__Required work__
Set down exactly the lines that run from the line with "Nt+1 = (1 + n)Nt." to the end of the data, and nothing else.

Source data

"""

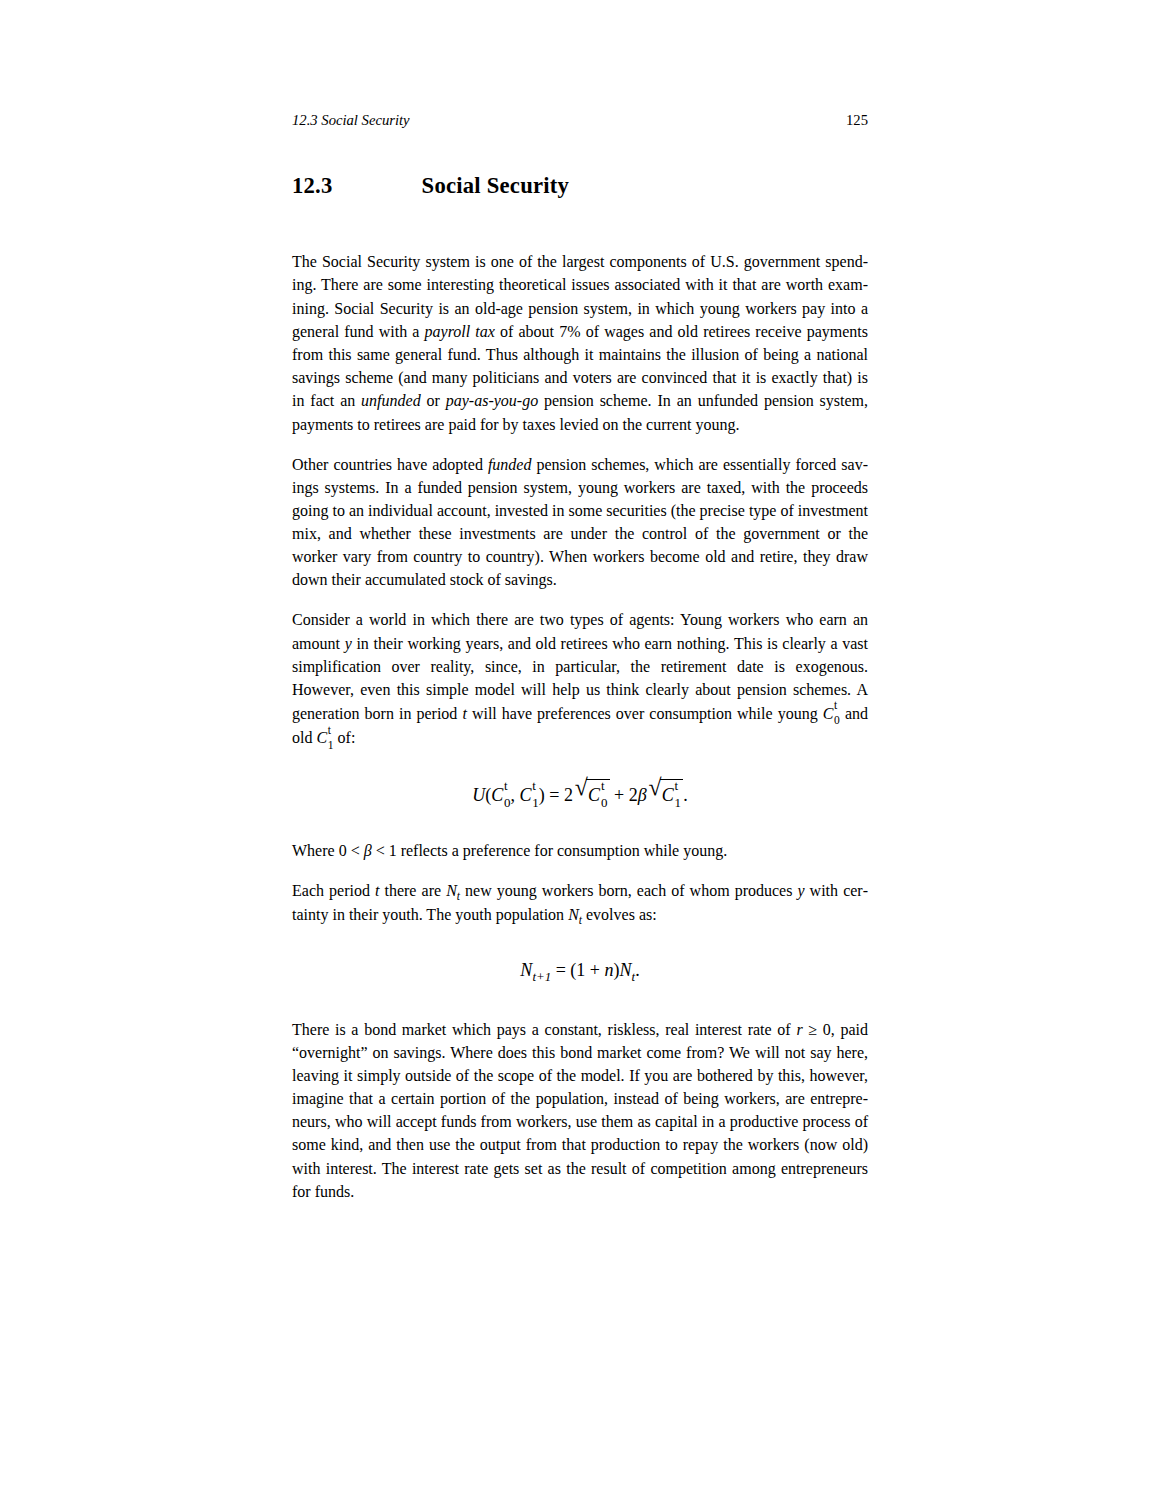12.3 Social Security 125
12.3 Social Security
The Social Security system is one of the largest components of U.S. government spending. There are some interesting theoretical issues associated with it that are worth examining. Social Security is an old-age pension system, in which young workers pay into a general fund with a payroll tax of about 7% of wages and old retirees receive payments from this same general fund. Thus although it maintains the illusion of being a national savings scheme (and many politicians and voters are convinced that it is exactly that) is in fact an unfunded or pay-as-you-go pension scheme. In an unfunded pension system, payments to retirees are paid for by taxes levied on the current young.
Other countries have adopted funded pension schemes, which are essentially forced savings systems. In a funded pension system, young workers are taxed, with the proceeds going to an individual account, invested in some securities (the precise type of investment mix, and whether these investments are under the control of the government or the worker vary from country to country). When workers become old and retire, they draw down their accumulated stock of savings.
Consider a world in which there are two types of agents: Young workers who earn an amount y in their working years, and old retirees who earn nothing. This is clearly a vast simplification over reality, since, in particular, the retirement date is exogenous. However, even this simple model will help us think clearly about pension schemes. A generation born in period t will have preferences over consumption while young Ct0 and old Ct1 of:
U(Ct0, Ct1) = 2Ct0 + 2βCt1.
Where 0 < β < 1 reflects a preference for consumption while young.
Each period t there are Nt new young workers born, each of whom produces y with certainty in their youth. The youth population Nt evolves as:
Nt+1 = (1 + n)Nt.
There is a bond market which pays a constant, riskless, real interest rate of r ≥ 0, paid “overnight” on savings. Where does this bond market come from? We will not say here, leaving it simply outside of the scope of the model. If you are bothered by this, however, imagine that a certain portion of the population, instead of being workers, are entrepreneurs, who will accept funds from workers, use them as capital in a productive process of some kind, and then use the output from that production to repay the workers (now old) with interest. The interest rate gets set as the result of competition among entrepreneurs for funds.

"""

__Finished task__
Nt+1 = (1 + n)Nt.
There is a bond market which pays a constant, riskless, real interest rate of r ≥ 0, paid “overnight” on savings. Where does this bond market come from? We will not say here, leaving it simply outside of the scope of the model. If you are bothered by this, however, imagine that a certain portion of the population, instead of being workers, are entrepreneurs, who will accept funds from workers, use them as capital in a productive process of some kind, and then use the output from that production to repay the workers (now old) with interest. The interest rate gets set as the result of competition among entrepreneurs for funds.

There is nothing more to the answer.